All the F1s derived from BC2F7 lines, i.e., H-1 to H-6, from the respective crosses (i.e., C-I, C-II, and C-III X APMS 6A) were fertile, indicating that all the improved lines of RPHR-1005 analyzed, are indeed complete restorers. The standard heterosis values of selected backcross derived lines at BC2F7 ranged from 3.7 to 10.8% (Table 3). Some (i.e., H-3, H-4, H-5, and H-6) of the newly derived hybrids (Table 3) displayed higher level of standard heterosis (when compared to DRRH-3). With respect to ICF5 lines, the standard heterosis values of the experimental hybrids lines ranged from 4.8 to 12.9% (Table 3), while the values for hybrids derived from selected DICF3 ranged from 6.4 to 18.9%.

Discussion

The hybrid, DRRH-3 besides having the highly desirable MS grain type and other superior grain quality features, similar to the elite rice variety, Samba Mahsuri (also known as BPT5204), matures earlier (by about 10 days) with a yield advantage of 20–25% over the elite variety. Despite its superior grain and yield qualities, DRRH-3 and its parents RPHR-1005 and APMS6A are highly susceptible to two major rice diseases, viz., BB and blast. The present study was therefore carried out with an objective to improve RPHR-1005 and DRRH-3 for durable resistance against BB and blast by targeted introgression of two major genes, each conferring resistance against the two diseases through MABB coupled with phenotype-based selection, while retaining the premium grain quality and high yield potential of the parental line and the hybrid.

Among the different strategies available for improvement of BB and blast resistance in hybrids, marker-assisted introgression of the resistance genes into hybrid rice parental lines, particularly the restorer line is considered as the ideal choice (Hari et al., 2011, 2013; Balachiranjeevi et al., 2015). Among the blast resistance genes available for deployment in gene-pyramiding programs, Pi2 and Pi54 are major dominant genes, which have been reported to be highly effective against the pathogen populations in India (Sharma et al., 2002). The durable resistance gene combination of Pi2 + Pi54 was not only effective in northern and eastern parts of India, but also in the Southern parts of the country such as Pattambi, Kerala, and Gudalur, Tamil Nadu (Ellur et al., 2016).

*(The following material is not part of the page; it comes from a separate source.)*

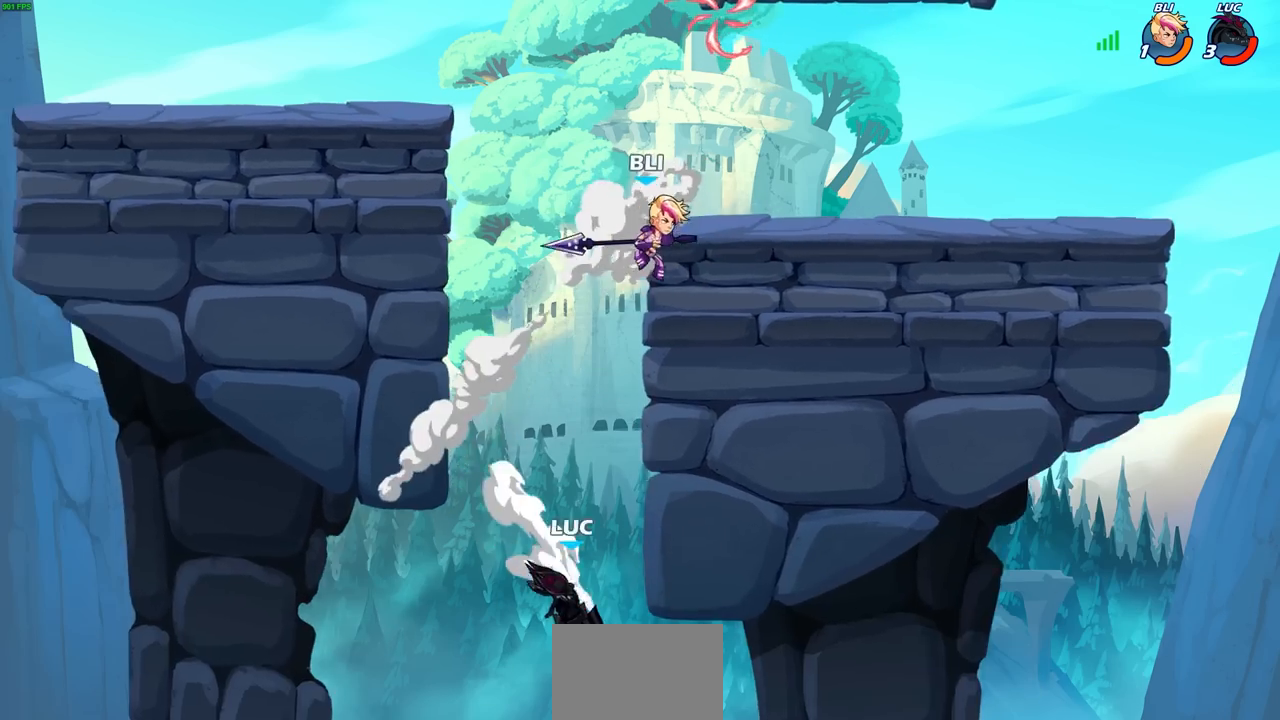
{"buttons": [], "left_stick": "up-left", "events": [[67, "left_stick", "up"], [133, "left_stick", "up-left"], [150, "R2", "down"], [267, "R2", "up"], [367, "R2", "down"], [467, "R2", "up"]]}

Similarly several earlier studies have established that the BB resistance gene, Xa21 to be highly effective under Indian conditions (Gopalakrishnan et al., 2008; Sundaram et al., 2008) and the newly identified wild rice derived BB resistance gene, Xa33 has also been found to be effective against several Indian isolates of the pathogen (Natrajkumar et al., 2012). Considering these points, in the present study, two major BB resistance genes, viz., Xa21 and Xa33 and two major blast resistance genes, Pi2 and Pi54 were selected for improvement of RPHR-1005 (the restorer parent of DRRH-3) for durable resistance against BB and blast through MABB strategy coupled with phenotype-based selection (mainly in the later generations of backcross breeding).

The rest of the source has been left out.